The script performs two main tasks:
Image Validation:
- Function: validate_pdf_images(pdf_path, expected_images_paths)
- Process:
- Extracts images from the PDF using PyMuPDF.
- Compares each extracted image with expected images using image resizing, grayscale conversion, and mean squared error (MSE) for similarity measurement.
- Outcome: Prints whether all images match the expected images.
Text Validation:
- Function: validate_partial_text_in_single_page(pdf_path, expected_texts)
- Process:
- Extracts text from the single page of the PDF using PyMuPDF.
- Normalizes the text (lowercase, removes extra whitespace).
- Checks if specific expected text snippets are present in the normalized extracted text.
- Outcome: Prints whether all expected text snippets are found in the PDF.

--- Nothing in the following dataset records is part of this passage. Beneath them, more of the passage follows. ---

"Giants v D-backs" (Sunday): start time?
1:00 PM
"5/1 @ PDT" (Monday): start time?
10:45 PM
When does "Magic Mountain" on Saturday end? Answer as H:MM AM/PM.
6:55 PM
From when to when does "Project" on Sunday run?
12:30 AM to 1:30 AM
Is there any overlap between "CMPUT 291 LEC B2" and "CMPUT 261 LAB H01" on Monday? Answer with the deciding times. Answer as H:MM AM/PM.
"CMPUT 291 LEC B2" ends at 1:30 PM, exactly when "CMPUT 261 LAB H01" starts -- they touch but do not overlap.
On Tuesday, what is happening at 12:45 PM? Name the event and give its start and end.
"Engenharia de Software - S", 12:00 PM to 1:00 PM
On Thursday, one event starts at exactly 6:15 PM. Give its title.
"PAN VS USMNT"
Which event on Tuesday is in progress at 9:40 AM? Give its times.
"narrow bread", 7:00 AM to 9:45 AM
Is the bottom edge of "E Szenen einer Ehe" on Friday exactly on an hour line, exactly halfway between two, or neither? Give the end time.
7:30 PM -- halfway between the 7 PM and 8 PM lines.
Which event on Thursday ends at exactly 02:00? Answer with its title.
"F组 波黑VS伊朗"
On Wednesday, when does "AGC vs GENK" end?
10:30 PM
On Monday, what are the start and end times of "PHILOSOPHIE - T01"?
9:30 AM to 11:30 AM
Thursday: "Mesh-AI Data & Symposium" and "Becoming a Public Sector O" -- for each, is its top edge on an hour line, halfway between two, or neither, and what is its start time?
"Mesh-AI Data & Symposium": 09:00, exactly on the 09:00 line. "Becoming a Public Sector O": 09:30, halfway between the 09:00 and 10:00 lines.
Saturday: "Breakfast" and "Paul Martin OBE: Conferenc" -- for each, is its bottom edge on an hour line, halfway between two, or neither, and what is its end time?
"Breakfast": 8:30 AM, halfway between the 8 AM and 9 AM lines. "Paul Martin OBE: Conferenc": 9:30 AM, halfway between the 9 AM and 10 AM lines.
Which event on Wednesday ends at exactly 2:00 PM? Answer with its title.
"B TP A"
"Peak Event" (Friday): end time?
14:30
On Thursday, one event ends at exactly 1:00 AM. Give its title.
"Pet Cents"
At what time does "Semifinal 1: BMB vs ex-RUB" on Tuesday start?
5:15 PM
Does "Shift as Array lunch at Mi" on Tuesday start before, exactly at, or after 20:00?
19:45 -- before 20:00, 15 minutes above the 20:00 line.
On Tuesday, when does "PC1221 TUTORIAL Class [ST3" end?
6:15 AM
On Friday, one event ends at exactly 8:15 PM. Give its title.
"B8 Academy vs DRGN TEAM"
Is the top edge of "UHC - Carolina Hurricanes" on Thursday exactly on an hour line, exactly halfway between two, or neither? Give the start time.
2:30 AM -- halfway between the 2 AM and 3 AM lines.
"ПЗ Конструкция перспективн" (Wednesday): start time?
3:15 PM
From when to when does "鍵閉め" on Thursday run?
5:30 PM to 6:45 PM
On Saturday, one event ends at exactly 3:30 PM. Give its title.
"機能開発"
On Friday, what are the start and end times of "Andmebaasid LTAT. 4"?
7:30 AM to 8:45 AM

The collection of texts in this example is a list, but you can make this more easy for business analyst and create functionality in excel
Integrating with CI/CD
name: PDF Validation
on:
push:
branches:
- main
pull_request:
branches:
- main
jobs:
validate_pdf:
runs-on: ubuntu-latest
steps:
- name: Checkout repository
uses: actions/checkout@v2
- name: Set up Python
uses: actions/setup-python@v2
with:
python-version: '3.x'
- name: Install dependencies
run: |
python -m venv pdf_test_env
source pdf_test_env/bin/activate
pip install pymupdf pillow numpy
- name: Run PDF validation script
run: |
source pdf_test_env/bin/activate
python validate_pdf.py
The run in github actions
The image check is successful, bear in mind that I put the threshold on 0.60. Make sure to create a good expected image to compare
def compare_images(img1, img2, threshold=0.60):
As you can see in my github actions log the text snippet failed info@bsure-digital.n44 instead of info@bsure-digital.nl
Integration with selenium/playwright/cypress
This open source functionality can work together with testautomation web applications that generate PDFs. Let’s say you download the pdf and then use this open source functionality as a separate pipeline to validate the content. This can be a business case
The demo example
I created a demo example here
https://github.com/learn-automated-testing/pdftesterpython
Conclusion
Automating PDF validation in your CI/CD pipeline ensures that every PDF your application generates meets the required standards, saving time and preventing errors. By using open-source tools like PyMuPDF, Pillow, and NumPy, along with Python’s flexibility, you can create a robust validation process that integrates seamlessly into your development workflow and integrate this to your test automation ui api or whatever.With this setup, you can confidently deploy updates knowing that your PDFs are accurate and error-free, enhancing the reliability of the application.